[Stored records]
*** Block opens ***

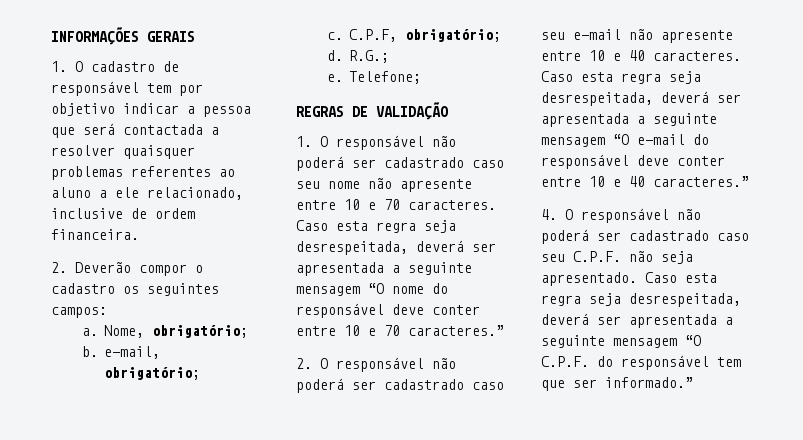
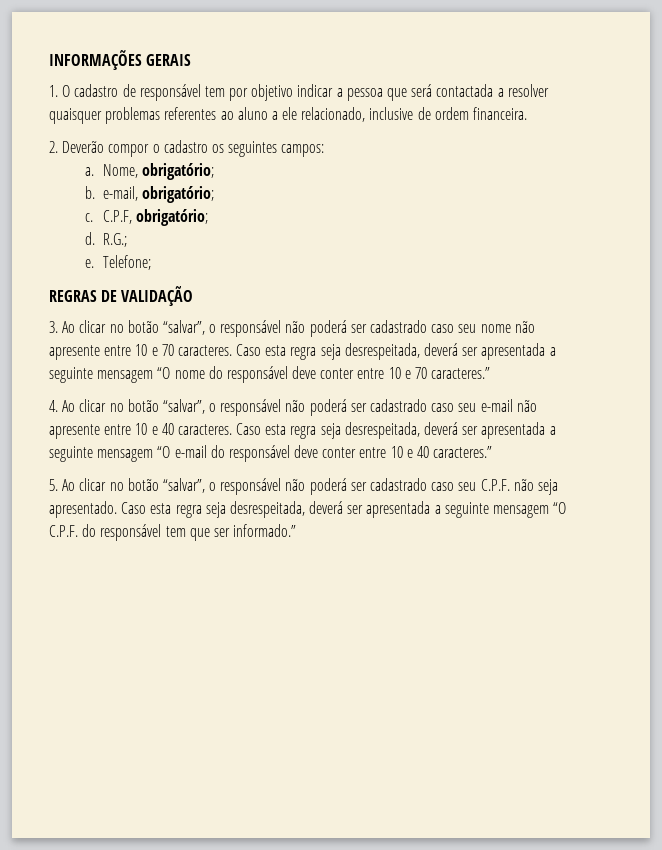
[296,136,328,147] 1. O -> [49,320,217,335] 3. Ao clicar no botão “salvar”, o
[296,358,328,369] 2. O -> [49,399,217,414] 4. Ao clicar no botão “salvar”, o
[541,209,573,220] 4. O -> [49,478,217,493] 5. Ao clicar no botão “salvar”, o

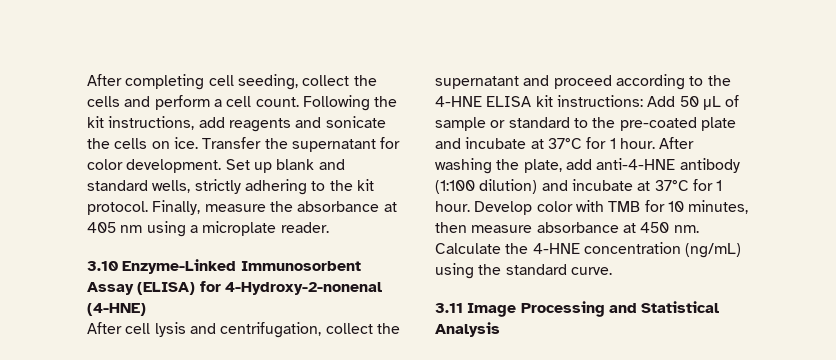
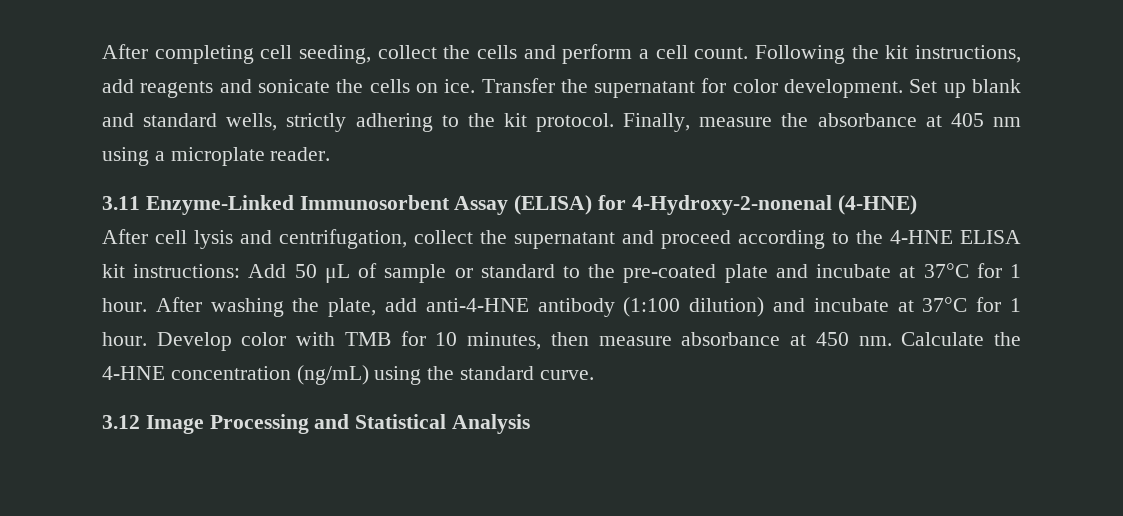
[87,261,118,271] 3.10 -> [102,196,140,210] 3.11
[435,303,463,313] 3.11 -> [102,415,140,429] 3.12

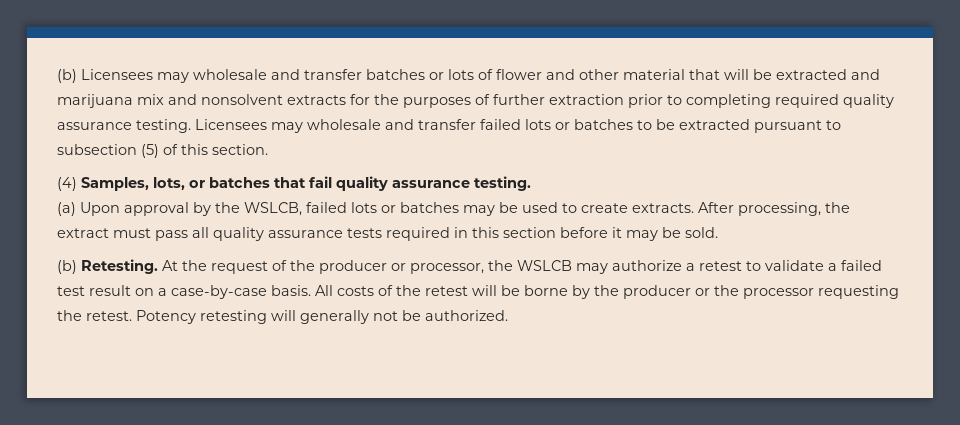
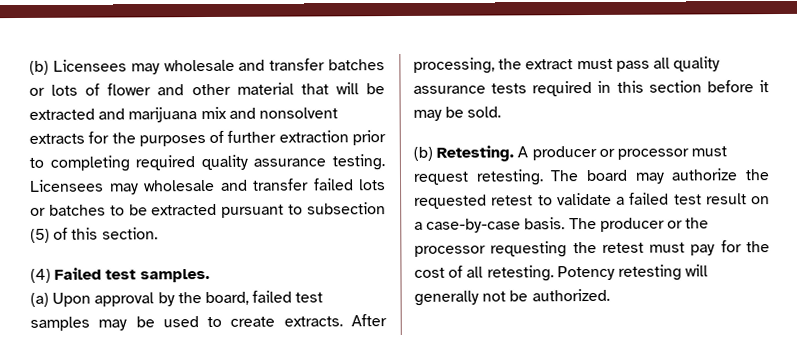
[81,176,531,191] Samples, lots, or batches that fail quality assurance testing. -> [54,267,210,283] Failed test samples.
[244,202,459,216] WSLCB, failed lots or batches -> [204,290,324,306] [30,316,90,331] board, failed test samples
[162,260,695,274] At the request of the producer or processor, the WSLCB may authorize a -> [517,145,728,161] [413,168,770,186] [414,194,487,209] A producer or processor must request retesting. The board may authorize the requested
[315,285,619,299] All costs of the retest will be borne by the -> [568,217,597,230] The
[86,311,132,321] retest. -> [601,240,770,256] [414,265,554,282] retest must pay for the cost of all retesting.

*** Block closes ***

■ EXERCISE DESCRIPTION:
Print exactly the line containing "[87,261,118,271] 3.10 ->" and every line after it through the final line above, and leave all pictures out.

■ TASK RESULT:
[87,261,118,271] 3.10 -> [102,196,140,210] 3.11
[435,303,463,313] 3.11 -> [102,415,140,429] 3.12

[81,176,531,191] Samples, lots, or batches that fail quality assurance testing. -> [54,267,210,283] Failed test samples.
[244,202,459,216] WSLCB, failed lots or batches -> [204,290,324,306] [30,316,90,331] board, failed test samples
[162,260,695,274] At the request of the producer or processor, the WSLCB may authorize a -> [517,145,728,161] [413,168,770,186] [414,194,487,209] A producer or processor must request retesting. The board may authorize the requested
[315,285,619,299] All costs of the retest will be borne by the -> [568,217,597,230] The
[86,311,132,321] retest. -> [601,240,770,256] [414,265,554,282] retest must pay for the cost of all retesting.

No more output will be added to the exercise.